"Lady," he said, "your lands lie burnt
And waste: to meet your foe
All fear: this have I seen and learnt.
Say that it shall be so,
And I will go."

* * * *

And there the sunset skies unseal'd
Like lands he never knew,
Beyond to-morrow's battlefield
Lay open out of view
To ride into.
—D. G. ROSSETTI.

This was something new—something for which Felix, unused to women, to society, to youth and charm, was oddly unprepared. Was that Rona? That young immortal, with faintly blooming cheeks, elastic tread, and all those burnished locks? As frequently happens to girls of her age, she had grown considerably taller during the weeks of her illness.
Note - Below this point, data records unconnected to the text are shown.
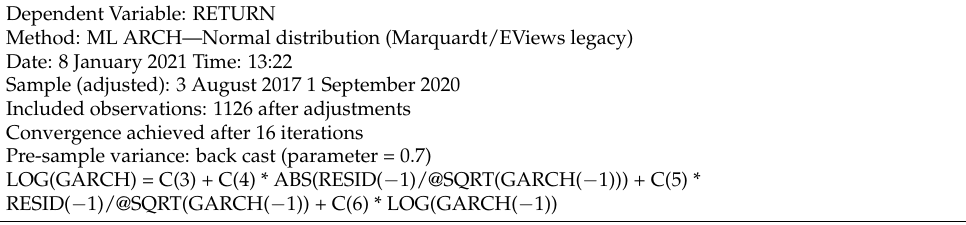
Table 10. Estimated Result of E-GARCH Model for Mexican Peso Return Index during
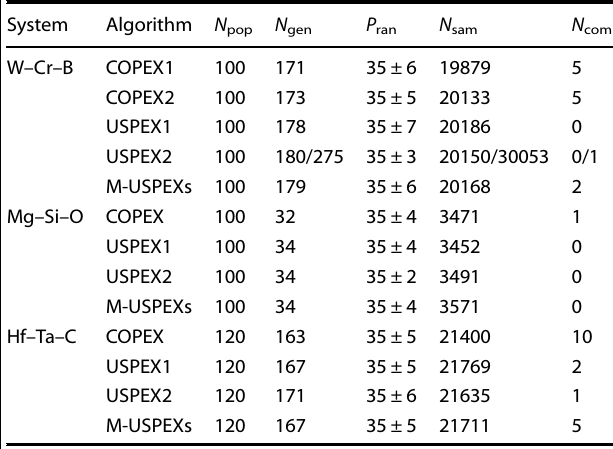
Table 1. Benchmark tests using crystal structure prediction algorithms COPEX and USPEX applied to different systems at ambient pressure.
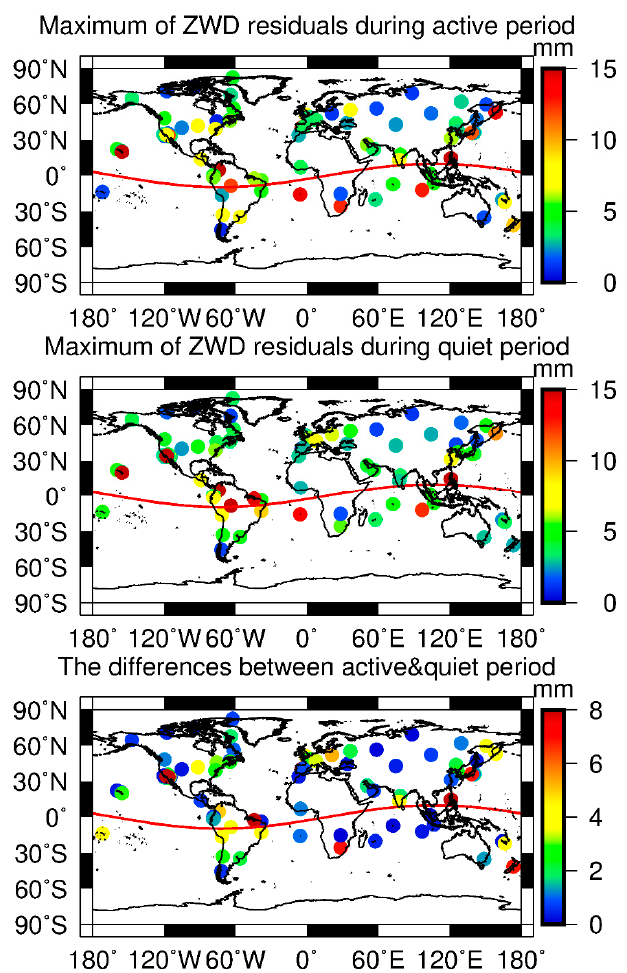
Figure 9. The maximum influences of HOI on ZWD estimates during active ( top ) and quiet ( middle ) periods as well as their differences (bottom) for stations located in different areas. (Active period: DOY 250–252 in 2017, quiet period: DOY 241–243 in 2017).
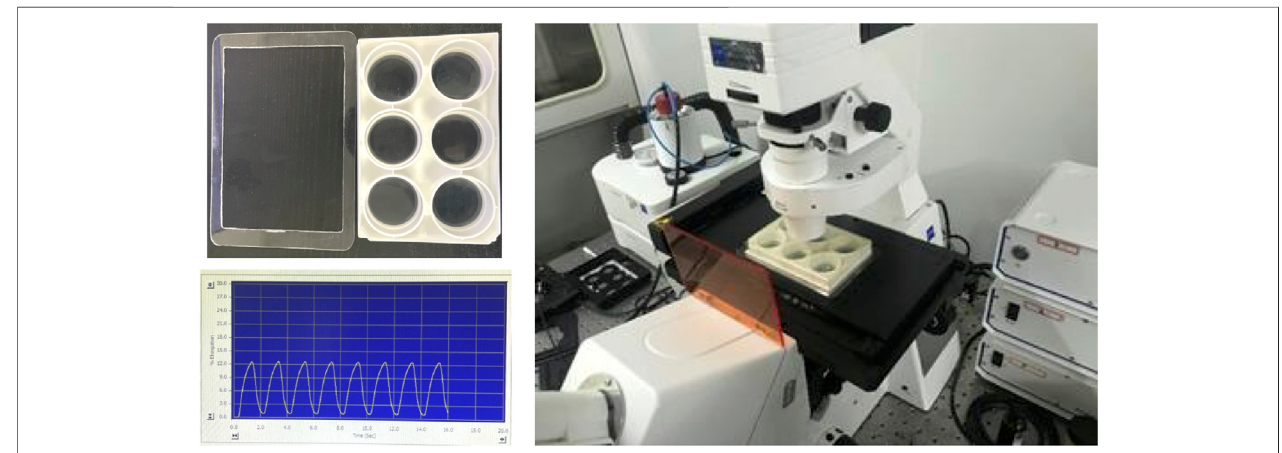
FIGURE 1 | The setup to load the BioFlex plate on the microscope stage for FRET imaging, and the sample of 0.5-Hz sinusoidal curve from cyclic stretch by using the Flexcell ® System.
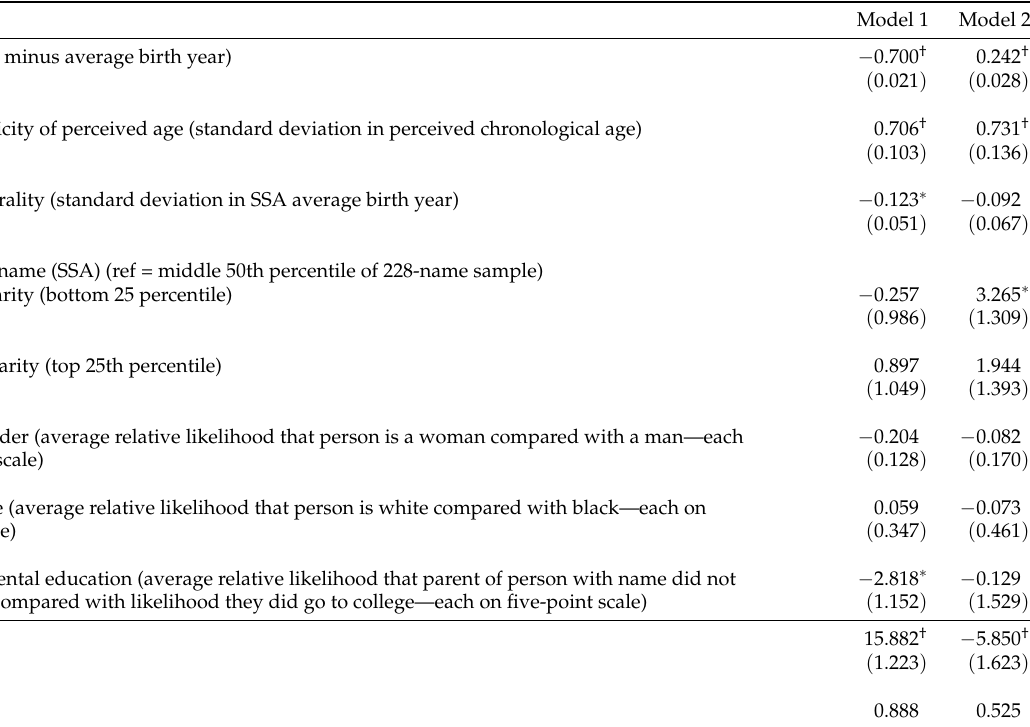
Table 4: Ordinary least squares regression predicting perception “error”: the difference between perceived age and expected real-world age from birth records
The young man gazing at her felt his heart shaken by a pain which was worse than anything he had suffered yet. He was a skulking fugitive, a disgraced man, one who had taken dark oaths against society and authority, and was seeking to flee from the men who would have held him to them. What link was there between him and Veronica Leigh?

He bitterly recalled the proverb, "Necessity makes strange bed-fellows." Necessity had obliged the maiden, in the throes of her desperate struggle for liberty, to trust herself to him for a few short hours. Those hours had changed the face of the world for him. For her they were no doubt already half-forgotten. She had, as it were, set her foot upon his neck to climb out of the pit. Here she was once more, seated at her ease among the elect, safe, cherished, and no more in need of her slum companion. He thought of the kindly, peremptory, half-patronizing letter he had written to her, and grew hot all over to think that he had dared.

The figures of the three were disappearing down the drive together. He crept into the summer-house, where there were not so many pea-sticks as usual, sat down upon the dusty bench, and let his head drop into his hands. There was a swelling at his throat as if he must choke. The air was full of the tossing chimes, which, as he sat there, changed to the monotonous stroke of the five minutes bell. It was a knell, ringing for him, he thought—the knell of Felix Vanston, now forever dead and lost.

Ask her to run away and marry him, upon a pound a week!

Only in that bitter moment did he realize that he had meant to beg and pray her to do so.

One sometimes has no measure by which to gauge height, except the violence of one's fall.